#### Selected excerpt ####
Even with the simplified language in Jane Against the World, there were times when I felt like Blumenthal went into more detail of the back-and-forth between Supreme Court justices surrounding the Roe decision than was entirely necessary for a succinct young-adult book. It’s entirely possible that this is merely a reflection of my inability to comprehend legal talk, as I also pointed out in my review of American Crusade. But I don’t know how many teenagers are fluent in legal lingo, either.
More objectively, I wish that Blumenthal had devoted more time to the reproductive justice movement that began with SisterSong’s predecessor in 1994. She does emphasize at times that women of color and poor women face greater barriers to abortion access than white women, but it is rarely the central focus of a chapter or one of the “Pregnant Pause” sections between chapters. Notably, Blumenthal does discuss Margaret Sanger’s eugenicist leanings, and she dedicates a Pregnant Pause to the forced sterilization of Black women.
#### Entries shown ####
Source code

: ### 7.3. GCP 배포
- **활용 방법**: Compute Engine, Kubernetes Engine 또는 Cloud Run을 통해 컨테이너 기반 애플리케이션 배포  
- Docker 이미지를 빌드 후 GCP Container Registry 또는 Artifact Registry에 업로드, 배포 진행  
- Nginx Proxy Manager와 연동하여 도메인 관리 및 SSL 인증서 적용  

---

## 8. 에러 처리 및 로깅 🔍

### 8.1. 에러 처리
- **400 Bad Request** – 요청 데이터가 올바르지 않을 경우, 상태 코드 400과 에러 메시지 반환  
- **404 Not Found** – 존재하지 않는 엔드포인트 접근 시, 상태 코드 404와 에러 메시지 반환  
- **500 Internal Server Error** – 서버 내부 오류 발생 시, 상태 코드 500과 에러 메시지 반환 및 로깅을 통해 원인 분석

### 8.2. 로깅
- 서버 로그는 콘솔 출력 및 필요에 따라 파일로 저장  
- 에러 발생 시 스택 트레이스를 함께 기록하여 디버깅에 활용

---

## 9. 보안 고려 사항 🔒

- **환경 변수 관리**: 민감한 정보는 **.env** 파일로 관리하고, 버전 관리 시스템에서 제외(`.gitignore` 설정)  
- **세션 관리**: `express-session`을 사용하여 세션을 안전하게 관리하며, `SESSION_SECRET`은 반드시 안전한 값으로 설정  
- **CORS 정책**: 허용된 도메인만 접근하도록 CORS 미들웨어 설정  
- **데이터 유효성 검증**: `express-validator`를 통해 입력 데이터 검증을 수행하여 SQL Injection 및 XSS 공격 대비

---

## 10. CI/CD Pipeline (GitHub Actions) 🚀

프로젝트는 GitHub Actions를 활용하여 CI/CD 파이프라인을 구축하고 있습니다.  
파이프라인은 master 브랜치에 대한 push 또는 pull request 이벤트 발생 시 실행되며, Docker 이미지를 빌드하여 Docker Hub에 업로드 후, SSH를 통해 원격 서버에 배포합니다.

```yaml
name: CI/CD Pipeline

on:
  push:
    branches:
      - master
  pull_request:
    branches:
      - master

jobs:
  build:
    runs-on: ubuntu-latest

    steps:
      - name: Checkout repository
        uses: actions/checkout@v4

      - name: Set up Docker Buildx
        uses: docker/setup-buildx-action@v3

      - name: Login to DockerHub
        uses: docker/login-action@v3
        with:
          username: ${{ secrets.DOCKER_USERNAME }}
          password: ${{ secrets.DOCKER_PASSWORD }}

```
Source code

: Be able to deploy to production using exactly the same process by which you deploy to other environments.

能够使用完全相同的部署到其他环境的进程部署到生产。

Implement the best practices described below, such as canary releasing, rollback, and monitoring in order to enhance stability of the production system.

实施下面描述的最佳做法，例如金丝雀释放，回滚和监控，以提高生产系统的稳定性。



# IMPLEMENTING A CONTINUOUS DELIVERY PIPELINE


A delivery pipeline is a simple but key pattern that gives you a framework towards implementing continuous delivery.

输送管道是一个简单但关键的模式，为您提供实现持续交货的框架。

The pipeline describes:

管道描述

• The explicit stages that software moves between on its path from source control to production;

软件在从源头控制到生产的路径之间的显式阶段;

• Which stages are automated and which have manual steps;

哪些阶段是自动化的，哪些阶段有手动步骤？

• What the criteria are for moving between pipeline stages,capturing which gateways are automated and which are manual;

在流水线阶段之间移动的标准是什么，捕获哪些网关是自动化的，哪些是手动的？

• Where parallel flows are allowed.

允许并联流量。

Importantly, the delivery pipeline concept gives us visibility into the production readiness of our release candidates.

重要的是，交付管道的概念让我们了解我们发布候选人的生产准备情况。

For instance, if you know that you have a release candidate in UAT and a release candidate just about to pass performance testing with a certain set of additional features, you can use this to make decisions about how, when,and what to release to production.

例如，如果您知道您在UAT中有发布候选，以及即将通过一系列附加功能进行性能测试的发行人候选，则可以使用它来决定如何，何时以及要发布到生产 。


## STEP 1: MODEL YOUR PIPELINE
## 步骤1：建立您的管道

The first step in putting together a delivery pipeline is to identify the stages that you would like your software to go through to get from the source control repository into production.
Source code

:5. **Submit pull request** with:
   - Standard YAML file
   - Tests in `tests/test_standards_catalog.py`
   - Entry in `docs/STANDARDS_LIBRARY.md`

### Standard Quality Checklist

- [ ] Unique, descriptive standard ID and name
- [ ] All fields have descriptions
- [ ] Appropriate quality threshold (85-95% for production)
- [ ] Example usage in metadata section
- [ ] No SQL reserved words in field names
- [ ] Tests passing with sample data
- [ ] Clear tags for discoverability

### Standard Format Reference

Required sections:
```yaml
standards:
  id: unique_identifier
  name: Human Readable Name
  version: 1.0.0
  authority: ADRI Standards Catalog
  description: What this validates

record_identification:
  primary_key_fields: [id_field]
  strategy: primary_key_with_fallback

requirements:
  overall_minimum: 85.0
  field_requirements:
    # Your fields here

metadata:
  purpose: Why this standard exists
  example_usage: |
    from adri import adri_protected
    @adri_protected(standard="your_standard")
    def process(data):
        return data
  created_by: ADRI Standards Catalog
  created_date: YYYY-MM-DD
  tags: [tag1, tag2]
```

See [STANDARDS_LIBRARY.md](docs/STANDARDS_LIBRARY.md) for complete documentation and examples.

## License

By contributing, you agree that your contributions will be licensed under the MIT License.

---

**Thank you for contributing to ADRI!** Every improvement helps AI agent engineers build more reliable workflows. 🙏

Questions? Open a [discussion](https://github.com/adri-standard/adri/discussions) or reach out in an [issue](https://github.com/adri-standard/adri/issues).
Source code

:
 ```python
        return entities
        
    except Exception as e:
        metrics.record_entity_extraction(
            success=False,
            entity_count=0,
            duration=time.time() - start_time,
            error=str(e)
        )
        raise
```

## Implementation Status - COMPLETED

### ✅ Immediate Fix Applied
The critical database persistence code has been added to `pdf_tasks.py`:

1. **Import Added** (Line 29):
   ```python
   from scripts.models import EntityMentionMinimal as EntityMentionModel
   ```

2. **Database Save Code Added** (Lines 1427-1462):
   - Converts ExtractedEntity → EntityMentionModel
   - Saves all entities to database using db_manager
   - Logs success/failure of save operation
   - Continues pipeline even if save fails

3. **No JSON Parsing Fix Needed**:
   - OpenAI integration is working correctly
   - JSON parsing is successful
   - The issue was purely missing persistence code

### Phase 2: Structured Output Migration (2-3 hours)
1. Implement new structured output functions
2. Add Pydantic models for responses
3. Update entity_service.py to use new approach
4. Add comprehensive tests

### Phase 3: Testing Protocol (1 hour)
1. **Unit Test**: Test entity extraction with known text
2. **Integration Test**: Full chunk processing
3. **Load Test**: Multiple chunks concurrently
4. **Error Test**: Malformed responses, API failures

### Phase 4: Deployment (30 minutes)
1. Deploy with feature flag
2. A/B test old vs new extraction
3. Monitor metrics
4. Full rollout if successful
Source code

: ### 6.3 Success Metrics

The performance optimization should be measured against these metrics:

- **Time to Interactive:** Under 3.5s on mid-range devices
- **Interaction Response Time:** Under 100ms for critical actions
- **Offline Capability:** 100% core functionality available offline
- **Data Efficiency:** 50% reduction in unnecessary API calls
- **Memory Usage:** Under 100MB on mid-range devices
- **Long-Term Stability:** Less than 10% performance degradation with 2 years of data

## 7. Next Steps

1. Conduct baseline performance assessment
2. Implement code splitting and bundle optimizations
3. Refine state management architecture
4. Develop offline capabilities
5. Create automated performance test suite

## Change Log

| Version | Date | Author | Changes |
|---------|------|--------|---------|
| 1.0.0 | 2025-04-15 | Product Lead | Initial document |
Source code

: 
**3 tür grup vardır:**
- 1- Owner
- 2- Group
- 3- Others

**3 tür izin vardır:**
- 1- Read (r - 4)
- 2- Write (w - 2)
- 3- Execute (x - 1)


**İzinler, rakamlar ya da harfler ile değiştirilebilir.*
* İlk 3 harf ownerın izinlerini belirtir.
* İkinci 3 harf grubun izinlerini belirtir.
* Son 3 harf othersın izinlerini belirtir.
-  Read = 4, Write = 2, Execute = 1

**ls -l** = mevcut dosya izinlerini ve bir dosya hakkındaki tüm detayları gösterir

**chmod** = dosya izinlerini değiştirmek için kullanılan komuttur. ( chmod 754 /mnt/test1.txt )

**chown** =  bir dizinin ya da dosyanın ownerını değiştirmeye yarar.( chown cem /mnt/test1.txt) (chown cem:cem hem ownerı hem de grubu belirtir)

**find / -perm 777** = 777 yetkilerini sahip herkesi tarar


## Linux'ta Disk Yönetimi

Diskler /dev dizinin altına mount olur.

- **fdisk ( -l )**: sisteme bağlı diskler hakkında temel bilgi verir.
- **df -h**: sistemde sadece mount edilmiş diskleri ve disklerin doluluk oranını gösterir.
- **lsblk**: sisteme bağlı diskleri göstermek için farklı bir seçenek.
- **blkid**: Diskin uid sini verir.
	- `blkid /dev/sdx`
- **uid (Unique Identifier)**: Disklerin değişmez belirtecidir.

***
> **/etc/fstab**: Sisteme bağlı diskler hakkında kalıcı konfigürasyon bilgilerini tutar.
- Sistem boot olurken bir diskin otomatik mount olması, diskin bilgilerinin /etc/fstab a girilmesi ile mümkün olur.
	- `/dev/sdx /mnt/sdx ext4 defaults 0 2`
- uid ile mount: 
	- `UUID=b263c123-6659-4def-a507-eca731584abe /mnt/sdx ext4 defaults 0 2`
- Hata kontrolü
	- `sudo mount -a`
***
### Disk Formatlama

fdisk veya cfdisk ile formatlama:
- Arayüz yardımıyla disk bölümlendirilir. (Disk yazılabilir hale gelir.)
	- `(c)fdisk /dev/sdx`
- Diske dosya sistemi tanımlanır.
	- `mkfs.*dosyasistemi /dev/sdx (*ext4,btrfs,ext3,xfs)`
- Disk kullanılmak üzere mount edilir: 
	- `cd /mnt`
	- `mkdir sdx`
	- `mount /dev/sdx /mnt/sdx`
####
From the book review above, would you return the passage between "More objectively, I" and "of Black women.", inclusive, copied word for word?

More objectively, I wish that Blumenthal had devoted more time to the reproductive justice movement that began with SisterSong’s predecessor in 1994. She does emphasize at times that women of color and poor women face greater barriers to abortion access than white women, but it is rarely the central focus of a chapter or one of the “Pregnant Pause” sections between chapters. Notably, Blumenthal does discuss Margaret Sanger’s eugenicist leanings, and she dedicates a Pregnant Pause to the forced sterilization of Black women.